Но на этот раз, похоже, никакой засады не было. Милиционеры и «ястребки» подождали, повертели головами, прислушались, затем осторожно начали покидать свои укрытия, и, перебегая от дерева к дереву, обследовать местность. Похоже было, что на этот раз бандиты никакой засады у болот не устроили.
– Два милиционера и пятеро «ястребков» – в головной дозор! – скомандовал Павло Онысько. – Три милиционера и еще пятеро «ястребков» – замыкающие! Да не забывайте смотреть по сторонам и под ноги! А то вдруг они оставили «жабу»…
«Жабами» назывались мины, которые бандиты любили расставлять по дорогам и тропинкам.
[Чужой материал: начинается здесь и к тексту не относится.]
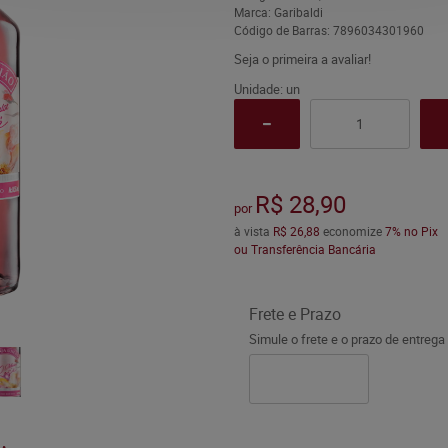
Marca:
Garibaldi
Código de Barras:
7896034301960
Seja o primeira a avaliar!
Unidade: un
R$ 28,90
por
à vista
R$ 26,88
economize
7%
no Pix
ou Transferência Bancária
Frete e Prazo
Simule o frete e o prazo de entrega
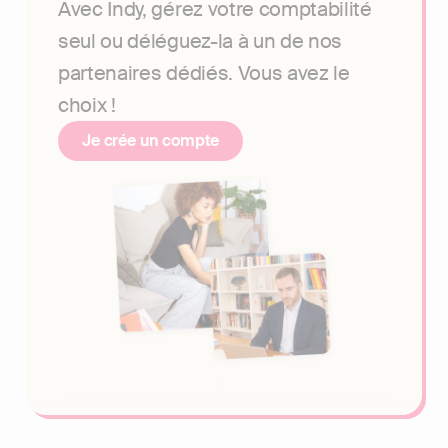
Avec Indy, gérez votre comptabilité
seul ou déléguez-la à un de nos
partenaires dédiés. Vous avez le
choix !
Je crée un compte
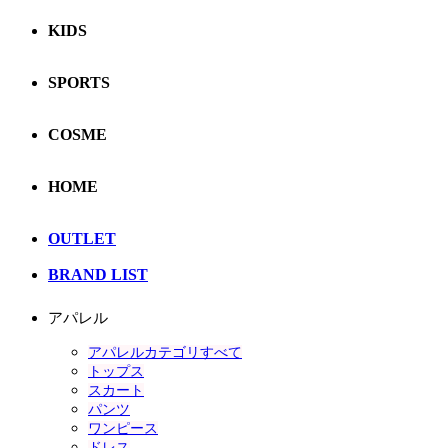
KIDS
SPORTS
COSME
HOME
OUTLET
BRAND LIST
アパレル
アパレルカテゴリすべて
トップス
スカート
パンツ
ワンピース
ドレス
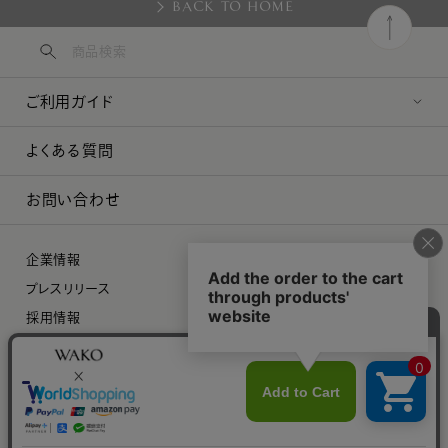
BACK TO HOME
ご利用ガイド
よくある質問
お問い合わせ
企業情報
プレスリリース
採用情報
特定商取引に関する法律に基づく表示
プライバシーポリシー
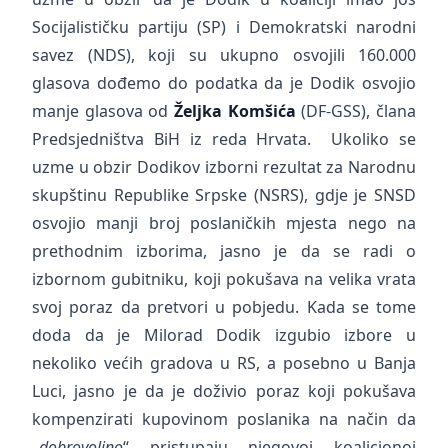
Socijalističku partiju (SP) i Demokratski narodni
savez (NDS), koji su ukupno osvojili 160.000
glasova dođemo do podatka da je Dodik osvojio
manje glasova od
Željka Komšića
(DF-GSS), člana
Predsjedništva BiH iz reda Hrvata. Ukoliko se
uzme u obzir Dodikov izborni rezultat za Narodnu
skupštinu Republike Srpske (NSRS), gdje je SNSD
osvojio manji broj poslaničkih mjesta nego na
prethodnim izborima, jasno je da se radi o
izbornom gubitniku, koji pokušava na velika vrata
svoj poraz da pretvori u pobjedu. Kada se tome
doda da je Milorad Dodik izgubio izbore u
nekoliko većih gradova u RS, a posebno u Banja
Luci, jasno je da je doživio poraz koji pokušava
kompenzirati kupovinom poslanika na način da
„
dobrovoljno
“ pristupaju njegovoj koalicionoj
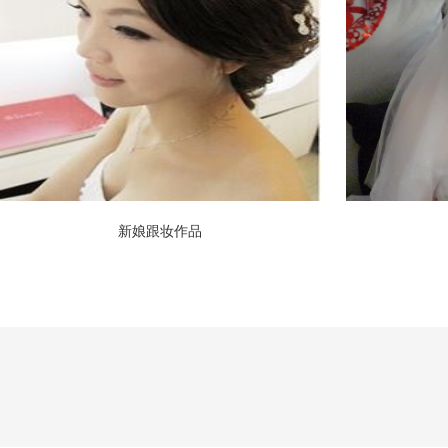
新娘跟妆作品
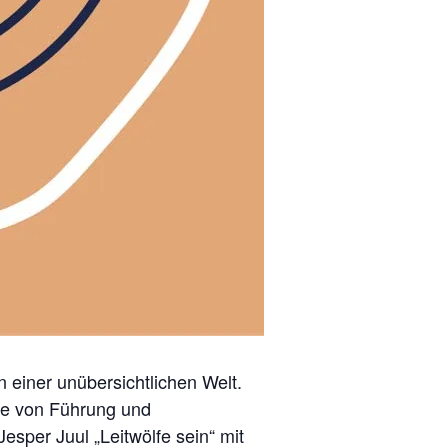
 einer unübersichtlichen Welt.
me von Führung und
sper Juul „Leitwölfe sein“ mit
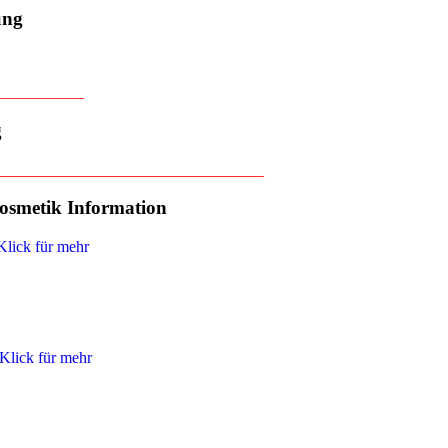
ung
___________
g
_________________________________
osmetik Information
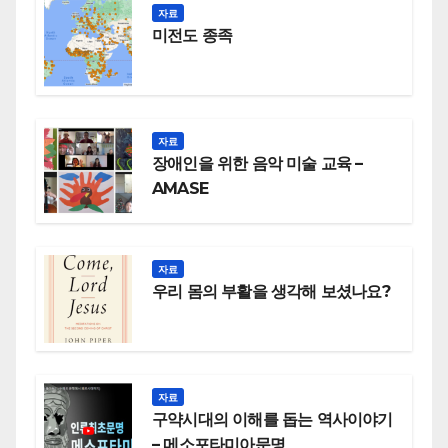
자료
미전도 종족
자료
장애인을 위한 음악 미술 교육 –
AMASE
자료
우리 몸의 부활을 생각해 보셨나요?
자료
구약시대의 이해를 돕는 역사이야기
– 메소포타미아문명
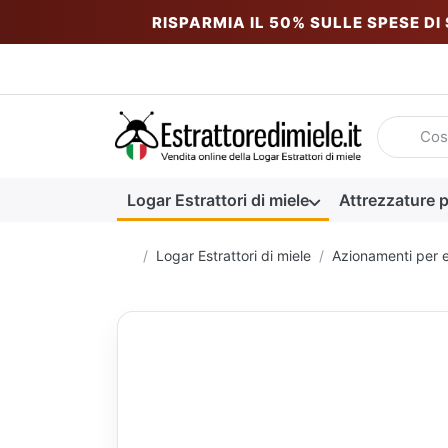
RISPARMIA IL 50% SULLE SPESE DI
Inserire u
Logar Estrattori di miele
Attrezzature p
Homepage
Logar Estrattori di miele
Azionamenti per es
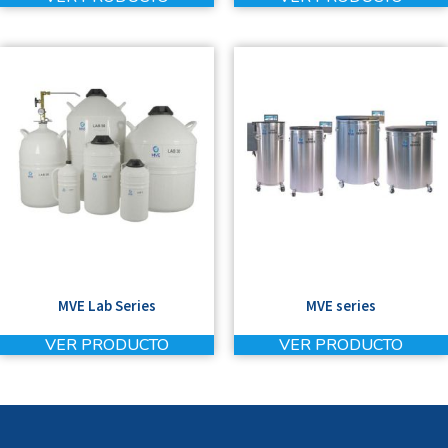
MVE Lab Series
MVE series
VER PRODUCTO
VER PRODUCTO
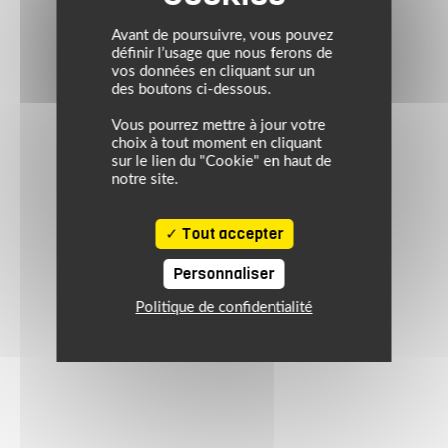
Avant de poursuivre, vous pouvez
définir l’usage que nous ferons de
vos données en cliquant sur un
des boutons ci-dessous.
Vous pourrez mettre à jour votre
choix à tout moment en cliquant
sur le lien du "Cookie" en haut de
notre site.
Tout accepter
Personnaliser
Politique de confidentialité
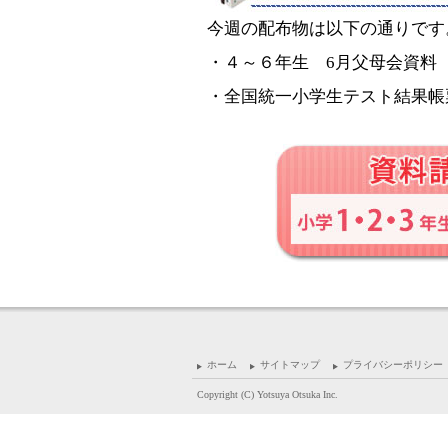
今週の配布物は以下の通りです
・４～６年生 6月父母会資料
・全国統一小学生テスト結果帳
ホーム
サイトマップ
プライバシーポリシー
Copyright (C) Yotsuya Otsuka Inc.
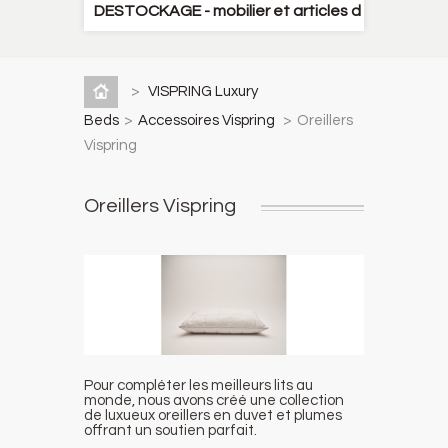
DESTOCKAGE - mobilier et articles décoration
>
VISPRING Luxury
Beds
>
Accessoires Vispring
>
Oreillers
Vispring
Oreillers Vispring
Pour compléter les meilleurs lits au
monde, nous avons créé une collection
de luxueux oreillers en duvet et plumes
offrant un soutien parfait.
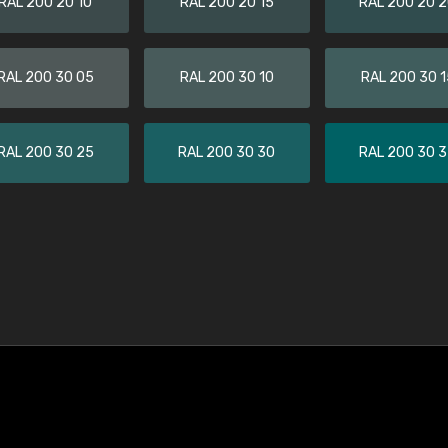
RAL 200 20 10
RAL 200 20 15
RAL 200 20 
RAL 200 30 05
RAL 200 30 10
RAL 200 30 1
RAL 200 30 25
RAL 200 30 30
RAL 200 30 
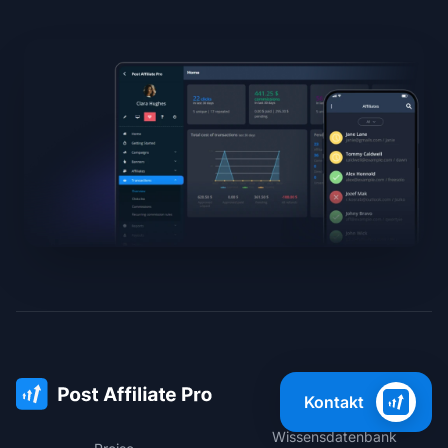
Support
Kontakt
Wissensdatenbank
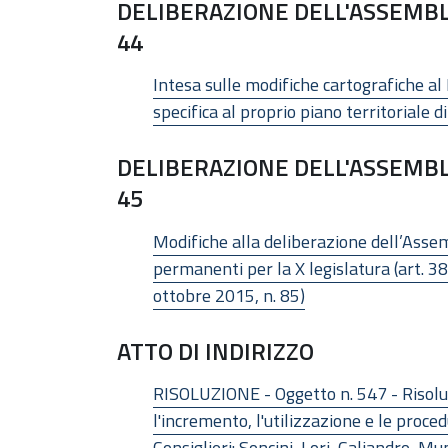
DELIBERAZIONE DELL'ASSEMBL
44
Intesa sulle modifiche cartografiche al
specifica al proprio piano territoriale
DELIBERAZIONE DELL'ASSEMBL
45
Modifiche alla deliberazione dell’Asse
permanenti per la X legislatura (art. 38
ottobre 2015, n. 85)
ATTO DI INDIRIZZO
RISOLUZIONE - Oggetto n. 547 - Risoluz
l'incremento, l'utilizzazione e le proce
Consiglieri: Soncini, Lori, Caliandro, Mu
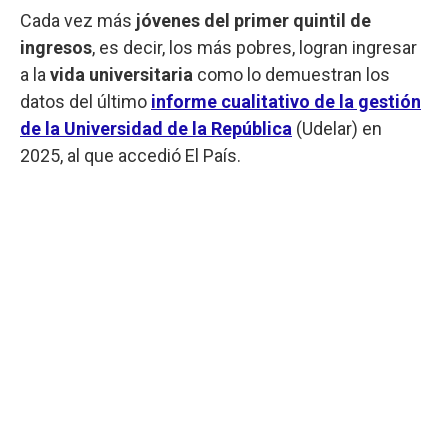
Cada vez más
jóvenes del primer quintil de
ingresos
, es decir, los más pobres, logran ingresar
a la
vida
universitaria
como lo demuestran los
datos del último
informe cualitativo de la gestión
de la Universidad de la República
(Udelar) en
2025, al que accedió El País.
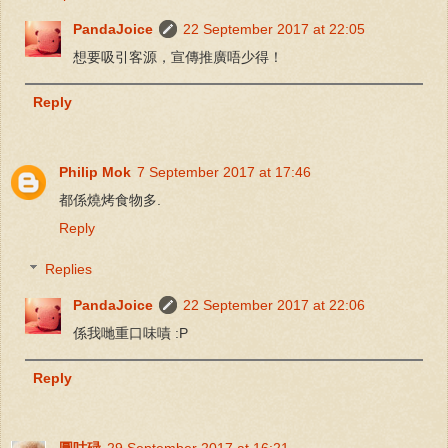
PandaJoice
22 September 2017 at 22:05
想要吸引客源，宣傳推廣唔少得！
Reply
Philip Mok
7 September 2017 at 17:46
都係燒烤食物多.
Reply
Replies
PandaJoice
22 September 2017 at 22:06
係我哋重口味嘖 :P
Reply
А еще – обычные гранаты с проволочкой, привязанной к чеке. Наступишь на такую мину или заденешь ногой проволочку – и тут же последует взрыв. Случалось, что на «жабах» подрывались и люди, и скотина. Всякое бывало в здешних местах.
Но на этот раз никаких «жаб» бандиты после себя не оставили. Да оно и понятно: время было ночное, а уходили они второпях, чтобы их не застал рассвет – тут уж не до мин.
Путь к хутору, где ночью совершилось злодейство, проходил мимо другого хутора, на котором жили Василь и Горпина. Расстояние между двумя островками было недалеким, и Василь с Горпиной, конечно же, слышали выстрелы и видели зарево на соседнем островке. И они прекрасно понимали, что это за выстрелы и что горит у их соседей. Но что они могли поделать, даже если бы и хотели помочь?
Но им было не до соседских трагедий. Они торопились похоронить убитую собаку – видимое доказательство того, что на их хуторе ночью также побывали болотяныки. Закопать собаку для них было очень важным делом. А то вдруг кто-нибудь – милиционеры или «ястребки» – обратят на собачий труп внимание и начнут расспрашивать: а почему, а что, а как? И прознают в итоге, что и на их хуторе также побывали бандиты те самые, которые расправились с семьей Евгена Снигура и сожгли соседний хутор. А прознав, разузнают также и о ночном сговоре между Василем и Стасем. А уж этого, по мнению Василя и Горпины, никак нельзя было допустить. Потому что из-за этого сговора их ждала непременная для них беда, причем хоть от одной, хоть от другой стороны. Между двумя огнями оказались Василь и Горпина, а потому – лучше уж спозаранку похоронить убитую собаку. Нет убитой собаки – нет никаких доказательств пребывания на хуторе бандитов.